「国葬」に伴う岸田首相の弔問外交 一連の日程が終了

安倍元総理大臣の「国葬」に伴い、26日から行われてきた岸田総理大臣と各国首脳らによる弔問外交は、28日で一連の日程をすべて終えました。

岸田総理大臣は28日、東京 港区の迎賓館で、韓国のハン・ドクス(韓悳洙)首相やカンボジアのフン・セン首相、それに、イギリスのメイ元首相など20人と個別に会談しました。

このうち、韓国のハン・ドクス首相との会談で、岸田総理大臣は「安倍氏の逝去に際しては、ユン・ソンニョル(尹錫悦)大統領をはじめ、韓国の数多くの方から丁重な弔意をいただいた。改めて心からお礼を申し上げたい」と述べました。

これに対し、ハン首相は「先週、国連総会をきっかけに日韓の首脳が会い、よい会談を行った。韓日両国は重要な協力パートナーで、関係を早期に改善するのが共同の利益に合致すると思っている」と述べました。

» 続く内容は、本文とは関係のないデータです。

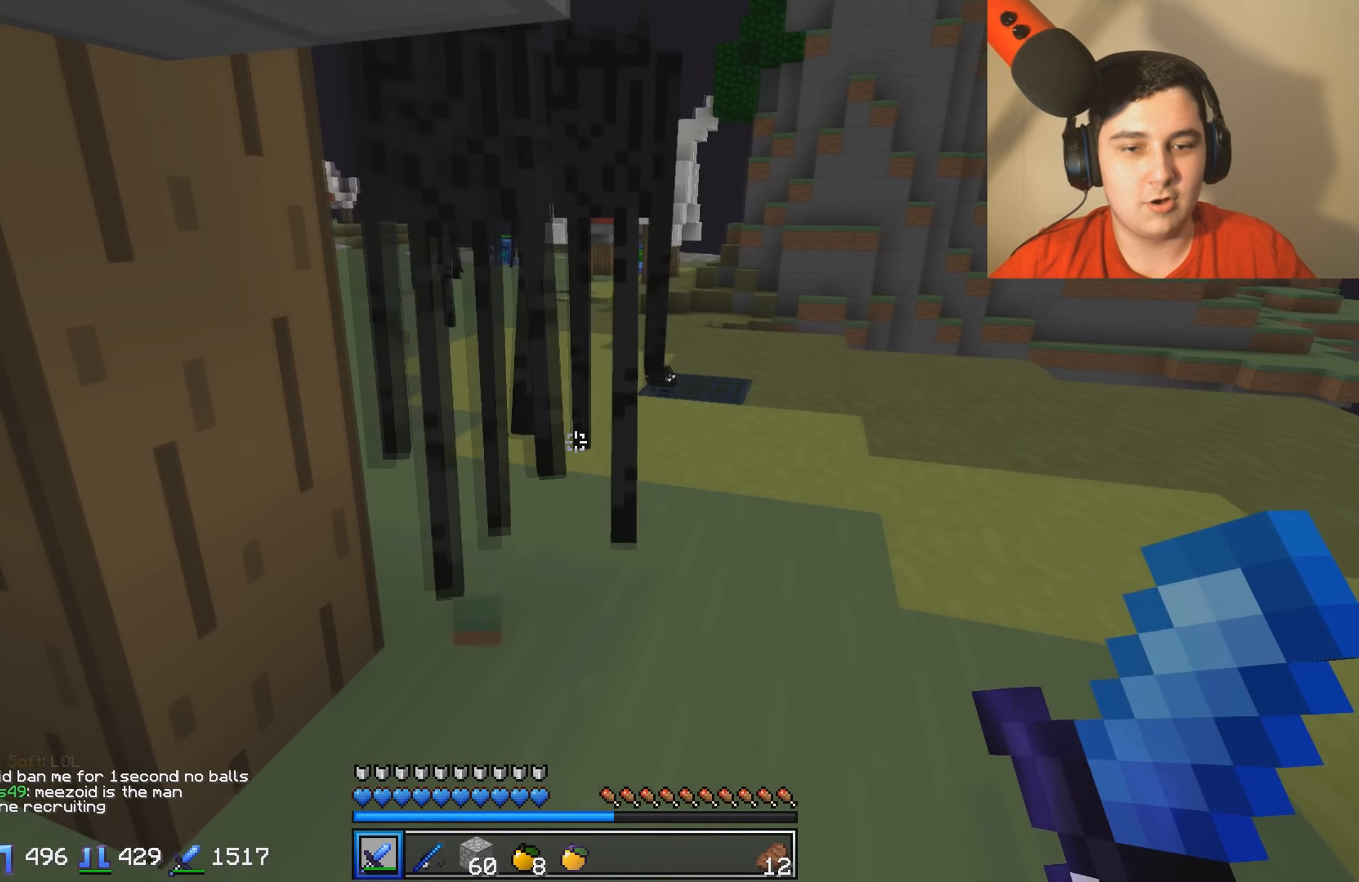
{"keys": [], "events": [[117, "d", "down"], [167, "w", "down"], [267, "d", "up"], [317, "w", "up"]]}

そして、両氏は、太平洋戦争中の「徴用」をめぐる問題などを念頭に、日韓関係を健全な関係に戻し、発展させていくため、外交当局間による意思疎通を加速させていく方針で一致しました。

26日から3日間にわたって行われてきた弔問外交は、28日で一連の日程をすべて終えこの間、岸田総理大臣が会談した各国首脳らは、およそ40人に上りました。

岸田総理大臣は、来年の「G7広島サミット」も見据え、引き続き、さまざまな外交の舞台を通じて、国際社会での日本の影響力や存在感を高めていきたい考えです。

松野官房長官「幅広い議題で有益なやり取り」

松野官房長官は、記者会見で「数多くの要人が世界各地から参加されるのは、日本国民への弔意や安倍元総理大臣への敬意の表れであり、多くの首脳級の要人と重層的、多面的な対話を行っている」と述べました。

そのうえで「安倍元総理大臣の外交的遺産を引き継ぎ、発展させるという意思を伝える中で、法の支配に基づく国際秩序の維持・強化、そのための自由で開かれたインド太平洋の推進、北朝鮮をめぐる問題、ウクライナ情勢、国連全体の機能強化に向けた連携など、非常に幅広い議題で有益なやり取りを行うことができている」と述べました。